LISTED RECORDS —
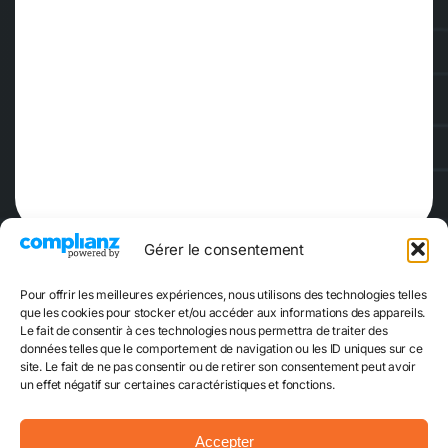
Gérer le consentement
Pour offrir les meilleures expériences, nous utilisons des technologies telles
que les cookies pour stocker et/ou accéder aux informations des appareils.
Le fait de consentir à ces technologies nous permettra de traiter des
données telles que le comportement de navigation ou les ID uniques sur ce
site. Le fait de ne pas consentir ou de retirer son consentement peut avoir
Réserver
Escape Game
un effet négatif sur certaines caractéristiques et fonctions.
Accepter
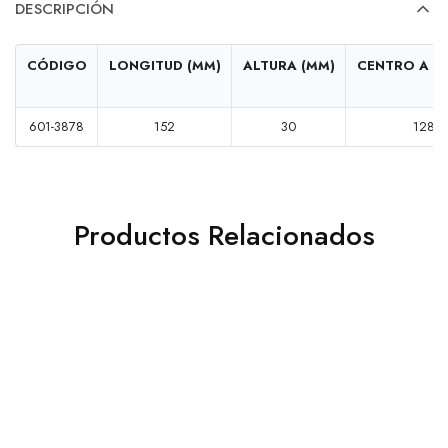
DESCRIPCIÓN
CÓDIGO
LONGITUD (MM)
ALTURA (MM)
CENTRO A C
601-3878
152
30
128
Productos Relacionados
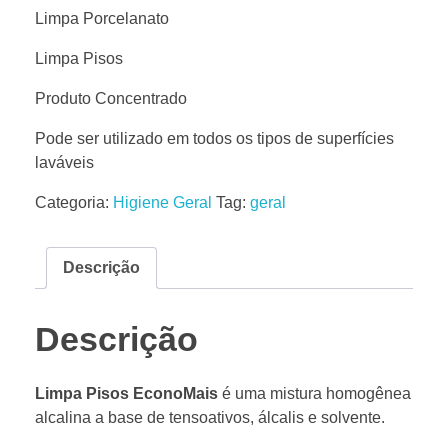
Limpa Porcelanato
Limpa Pisos
Produto Concentrado
Pode ser utilizado em todos os tipos de superfícies
laváveis
Categoria:
Higiene Geral
Tag:
geral
Descrição
Descrição
Limpa Pisos EconoMais
é uma mistura homogênea
alcalina a base de tensoativos, álcalis e solvente.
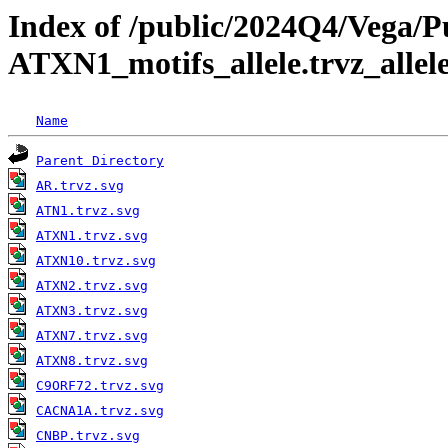
Index of /public/2024Q4/Vega/
ATXN1_motifs_allele.trvz_allel
Name
Parent Directory
AR.trvz.svg
ATN1.trvz.svg
ATXN1.trvz.svg
ATXN10.trvz.svg
ATXN2.trvz.svg
ATXN3.trvz.svg
ATXN7.trvz.svg
ATXN8.trvz.svg
C9ORF72.trvz.svg
CACNA1A.trvz.svg
CNBP.trvz.svg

PROBLEM STATEMENT —
Transcribe the text read from each of the items above, leaving the pictures out of your answer.

RESULT FOR THIS EXERCISE —
Gérer le consentement
Pour offrir les meilleures expériences, nous utilisons des technologies telles
que les cookies pour stocker et/ou accéder aux informations des appareils.
Le fait de consentir à ces technologies nous permettra de traiter des
données telles que le comportement de navigation ou les ID uniques sur ce
site. Le fait de ne pas consentir ou de retirer son consentement peut avoir
Réserver
Escape Game
un effet négatif sur certaines caractéristiques et fonctions.
Accepter
DESCRIPCIÓN
CÓDIGO
LONGITUD (MM)
ALTURA (MM)
CENTRO A C
601-3878
152
30
128
Productos Relacionados
Limpa Porcelanato
Limpa Pisos
Produto Concentrado
Pode ser utilizado em todos os tipos de superfícies
laváveis
Categoria:
Higiene Geral
Tag:
geral
Descrição
Descrição
Limpa Pisos EconoMais
é uma mistura homogênea
alcalina a base de tensoativos, álcalis e solvente.
Index of /public/2024Q4/Vega/
ATXN1_motifs_allele.trvz_allel
Name
Parent Directory
AR.trvz.svg
ATN1.trvz.svg
ATXN1.trvz.svg
ATXN10.trvz.svg
ATXN2.trvz.svg
ATXN3.trvz.svg
ATXN7.trvz.svg
ATXN8.trvz.svg
C9ORF72.trvz.svg
CACNA1A.trvz.svg
CNBP.trvz.svg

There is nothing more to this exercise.